Judging by the recent ad seeking her successor, Lululemon CEO Christine Day had a tough job even before the infamous see-through yoga pants incident in March. According to the listing, which was posted to the company’s website on Friday, the next CEO of the $1.37 billion apparel chain must be able to hold a headstand for at least 10 minutes, have both Bill Clinton and Oprah Winfrey on speed dial, be fluent in Sanskrit, and look good in the Mansy—Lululemon’s high-riding leotard.
Just kidding! Perhaps in an effort to make light of the company’s recent spate of bad news — including the $67 million recall of the Luon pants and the June 10 announcement of Day’s resignation — the company posted the fake ad, which it also promoted on Facebook. Over 160 people had applied for the job before the company removed the post on Monday, according to CNN Money.

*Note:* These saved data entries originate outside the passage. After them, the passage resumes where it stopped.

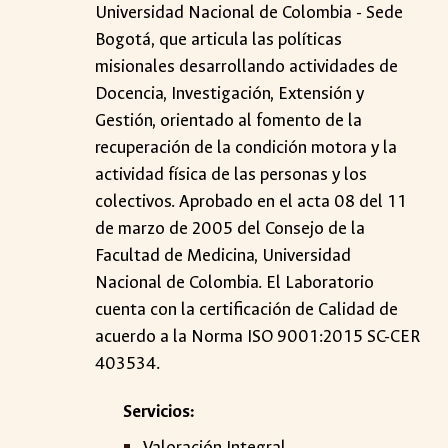
Universidad Nacional de Colombia - Sede
Bogotá, que articula las políticas
misionales desarrollando actividades de
Docencia, Investigación, Extensión y
Gestión, orientado al fomento de la
recuperación de la condición motora y la
actividad física de las personas y los
colectivos. Aprobado en el acta 08 del 11
de marzo de 2005 del Consejo de la
Facultad de Medicina, Universidad
Nacional de Colombia. El Laboratorio
cuenta con la certificación de Calidad de
acuerdo a la Norma ISO 9001:2015 SC-CER
403534.
Servicios:
Valoración Integral.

The job description goes on to make several yoga-based inside jokes:
-Your go-to party trick is your dead-on impression of the yogi in “Sh*T Yogis Say”-You voted for Pedro-You actively live and breathe the lululemon culture – on Friday afternoons you hit up wheatgrass and tequila shots (it’s called work/life balance)-You use your third eye to channel innovation-Your lineage is directly related to Phidippides
Despite the absurd requirements, candidates may have been intrigued by the job’s biggest perk: “You report to no one, you are the CEO (duh)” — which, come to think of it, is also a joke since CEOs of publicly-held companies are always beholden to shareholders, not to mention their board of directors.
According to a Lululemon spokesperson, the company pulled the “CEO Wanted” prank to demonstrate that it has “always been a fun and irreverent brand.” Whether the PR stunt will boost the brand’s sales has yet to be seen. Shares of Lululemon are down nearly 19% since Day announced that she was resigning on June 10.